Да! Для меня это была катастрофа, хотя вначале я видела в этом не катастрофу, а только оскорбление.
Я побежала в партком.
— Вы что же это? — напустилась я на заведующего орготделом. — Что же это вы делаете?
— А-а, Реконструкция заявилась, — усмехнулся заворг.
Я вскипела и резко оборвала его шутливый тон.
Заворг стал серьезен, но улыбка еще гнездилась в уголках глаз. Это был человек больших уже лет, питерец, рабочий Лесснеровского завода, застрявший на Севере с девятнадцатого года, когда прислан был на фронт с 3-м Петроградским полком.
Между нами произошло крупное объяснение. Я стучала по столу, требовала чего-то, а чего — пожалуй, и сама не знала. Заворг сидел против меня насупясь, дал мне выкричаться, выкипеть, потом исподволь и потихоньку стал, что называется, вразумлять меня.
— Ты пойми, Светлова, — говорил он, бережно поглаживая меня по плечу. — Так по столу стучать не хитро. Я знаю, что ты, что называется, кровь проливала, что баба ты лихая, да ведь сейчас не о том речь. Что было — то прошло, а вчерашними победами нам трудностей сегодняшних не решить. Нам надо другой бой принимать и целиться, брат, не на вчера, а на завтра. Вчерашнего-то ума, вчерашних знаний нам с тобой на завтра, смотри, маловато будет, да уже и на сегодня маловато, если по совести говорить. Ты погляди на себя — так — по-честному, по-коммунистическому: хватает тебя на хорошую сегодняшнюю работу? Нет, Светлова, нехватает. Кишка тонковата стала. А почему? Почему, я тебя спрашиваю?..
Он глядел на меня из-под насупленных густых бровей строгими серыми глазами и долго объяснял, почему нехватает меня на хорошую сегодняшнюю работу. Я спорила с пеной у рта, я ругалась, я обзывала заворга «заевшейся бюрократией» и еще как-то, не помню уж как. Словом, «вразумить» меня заворгу не удалось. Но одну горькую и вполне осознанную истину я унесла из парткома. Мне с цифрами и фактами в руках доказали, что работала я последние месяцы плохо. Это было достаточно убедительно, и у меня хватило духу не пытаться уходить от фактов и не извращать их в свою пользу.

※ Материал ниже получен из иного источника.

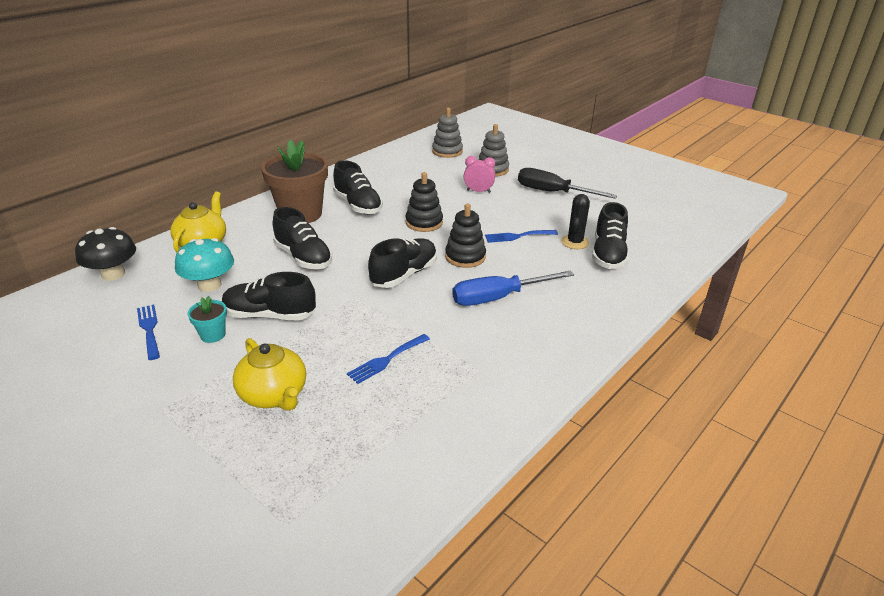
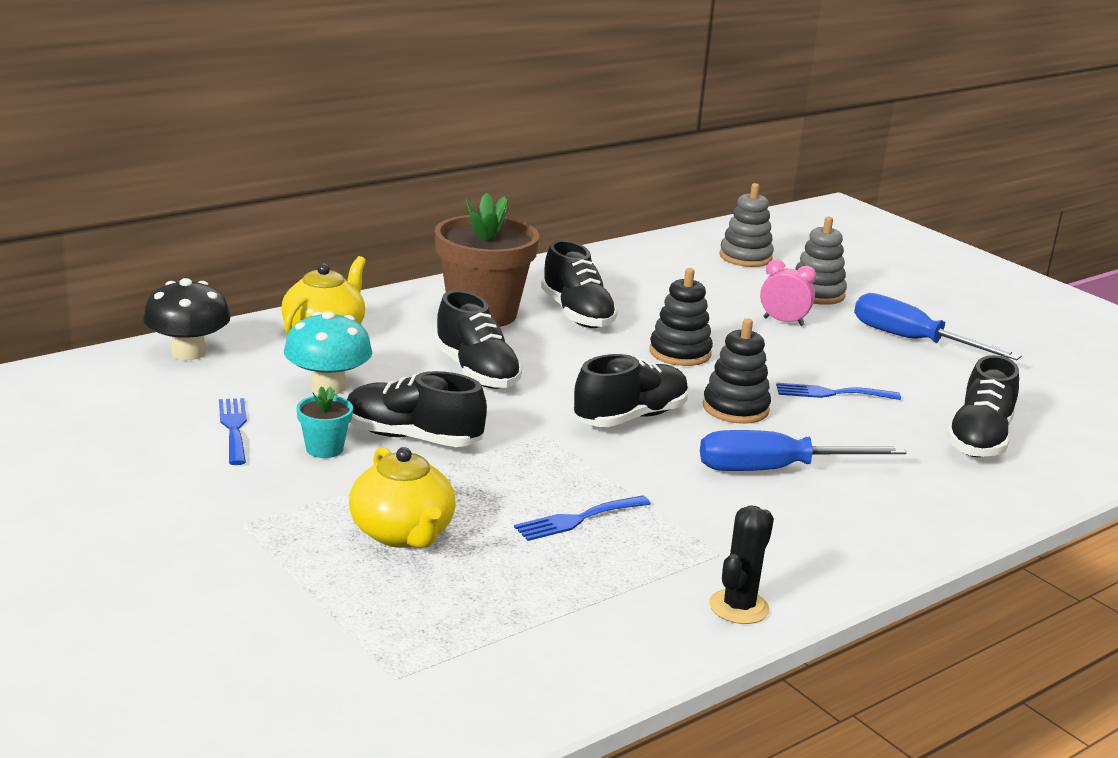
camera: 10 degrees right, 10 degrees down
(553, 192) = (912, 340): black screwdriver -> blue screwdriver
(575, 242) = (927, 415): black cactus -> black cactus (739, 607)

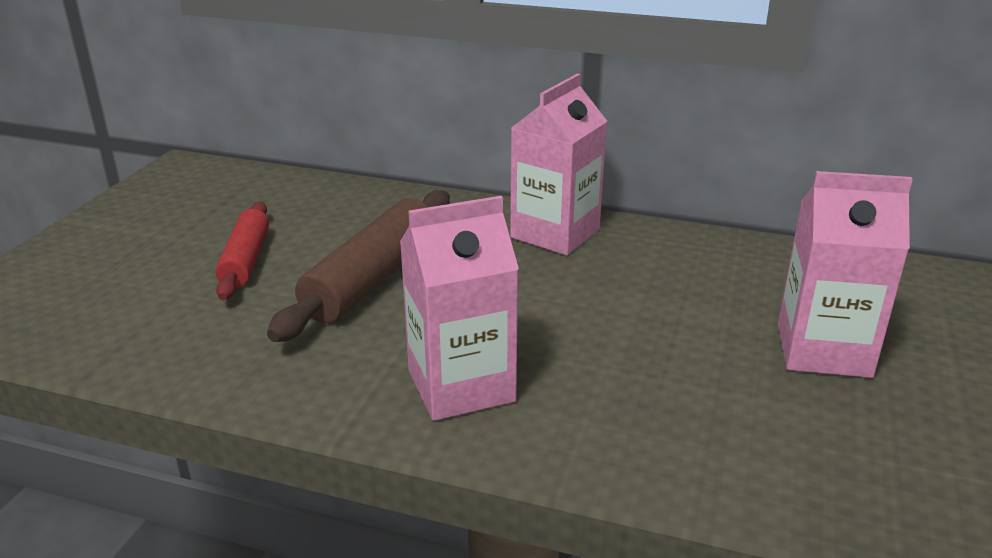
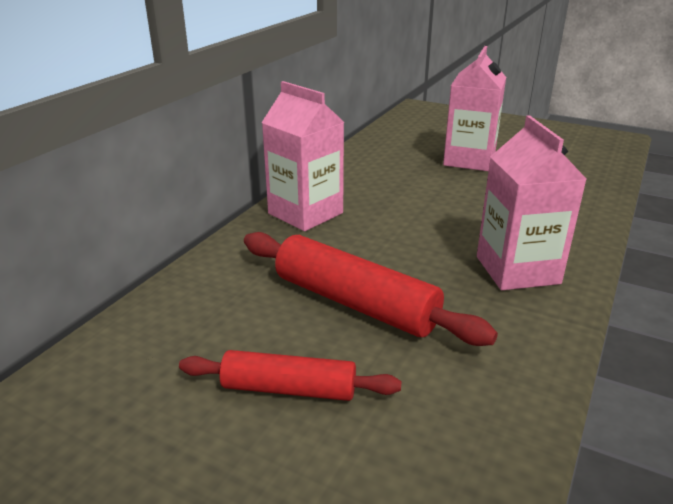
camera: 80 degrees left, 0 degrees up
(371, 279) = (355, 303): brown rolling pin -> red rolling pin

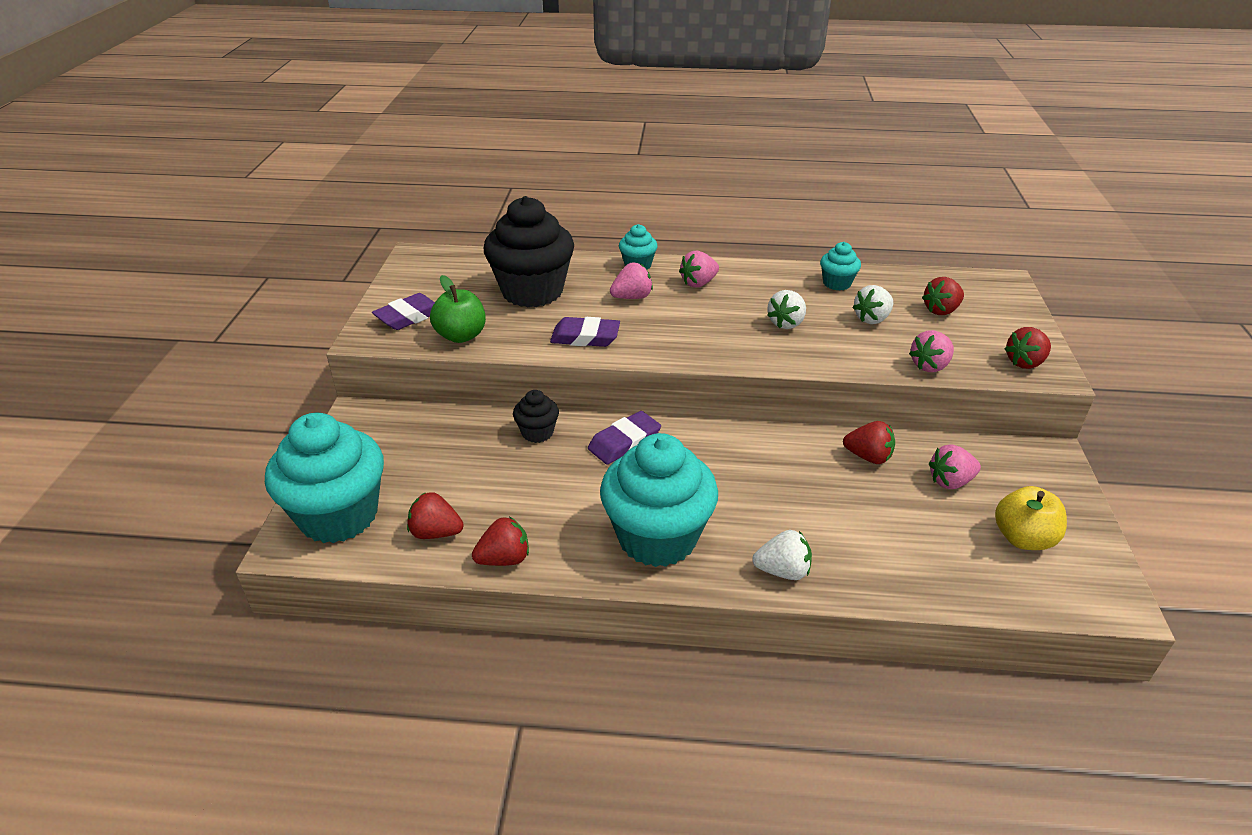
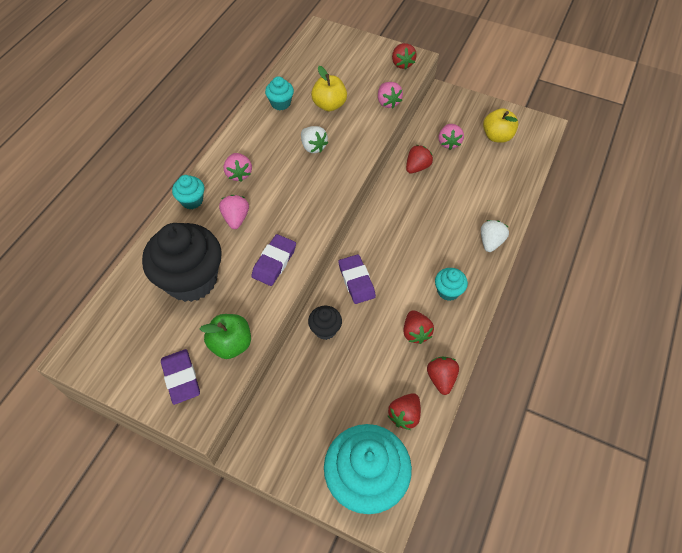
camera: 70 degrees left, 20 degrees up
(657, 537) = (448, 291): turquoise cupcake -> turquoise cupcake, size x0.46
(872, 319) = (329, 105): white strawberry -> yellow apple
(941, 310) = (336, 71): red strawberry -> red strawberry (415, 332)

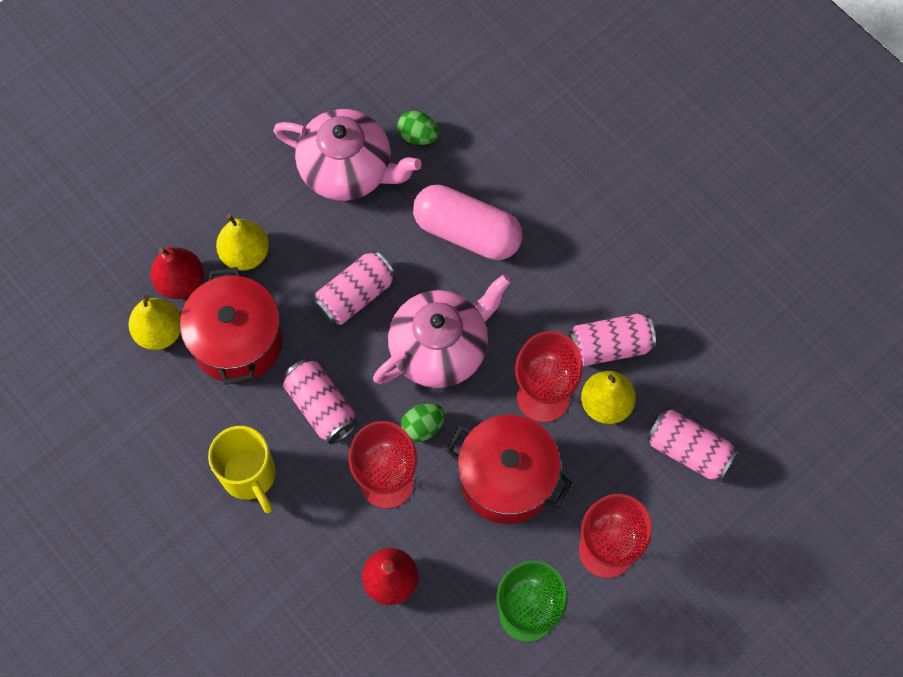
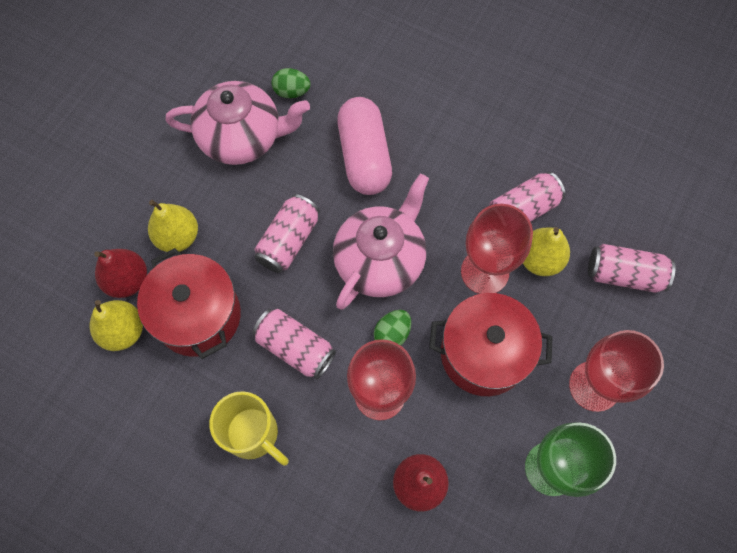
camera: 20 degrees left, 0 degrees up
(467, 232) = (364, 156): pink capsule -> pink capsule turned 75 degrees clockwise

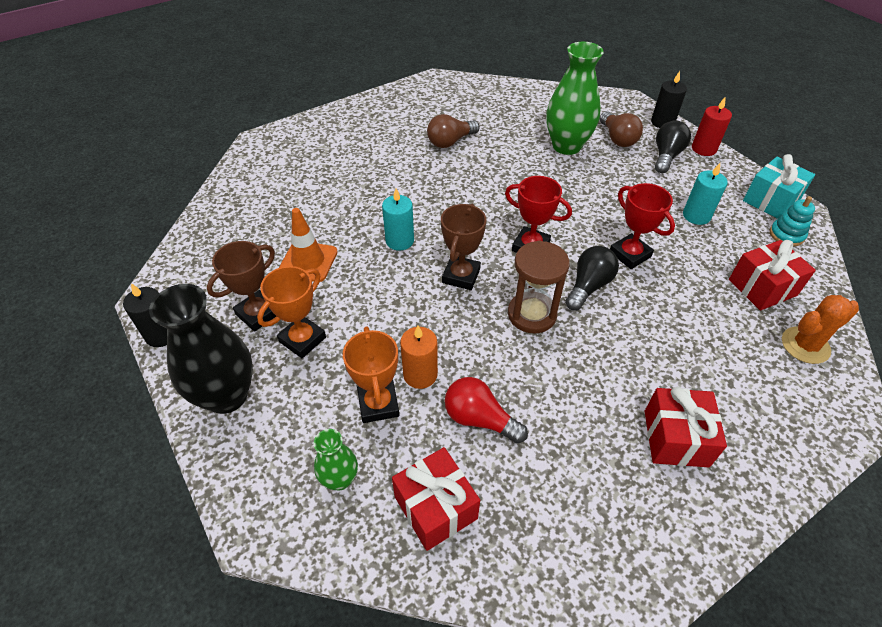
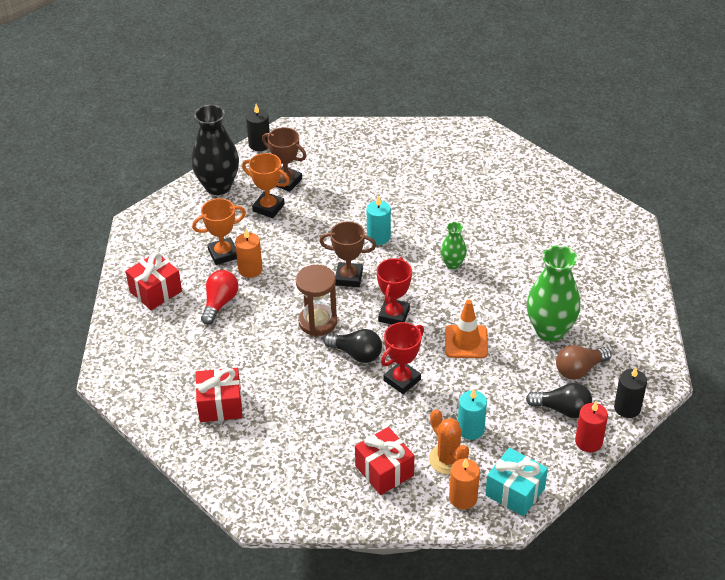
camera: 80 degrees right, 5 degrees down
(308, 261) = (342, 193): orange traffic cone -> orange traffic cone (466, 342)
(340, 479) = (168, 247): green vase -> green vase (453, 264)
(450, 142) = (524, 247): brown light bulb -> none
(786, 235) = (463, 498): turquoise stacking toy -> orange candle
(805, 345) = (322, 492): orange cactus -> orange cactus (448, 459)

Я много и горько думала над этим, вернувшись домой. Ночь почти не спала. И мало-помалу положение мое стало для меня ясным. Я отставала. Я стояла на месте, в то время как окружающие шли вперед. Уровень хорошего в прошлогодней работе стал плохим уровнем сегодняшней. Я держалась на этом уровне — и я съехала назад. Такова наша эпоха: стоять на месте — значит итти назад.
«Вчерашнего-то ума, вчерашних знаний нам с тобой на завтра, смотри, маловато будет..»
Я больше не спорила. Я даже не пошла объясняться по поводу того, что меня «вернули» на производство, на котором я никогда не была. Я полагала, что если это и ошибка, то указующая. Пусть так и будет. Я буду работать самую простую работу.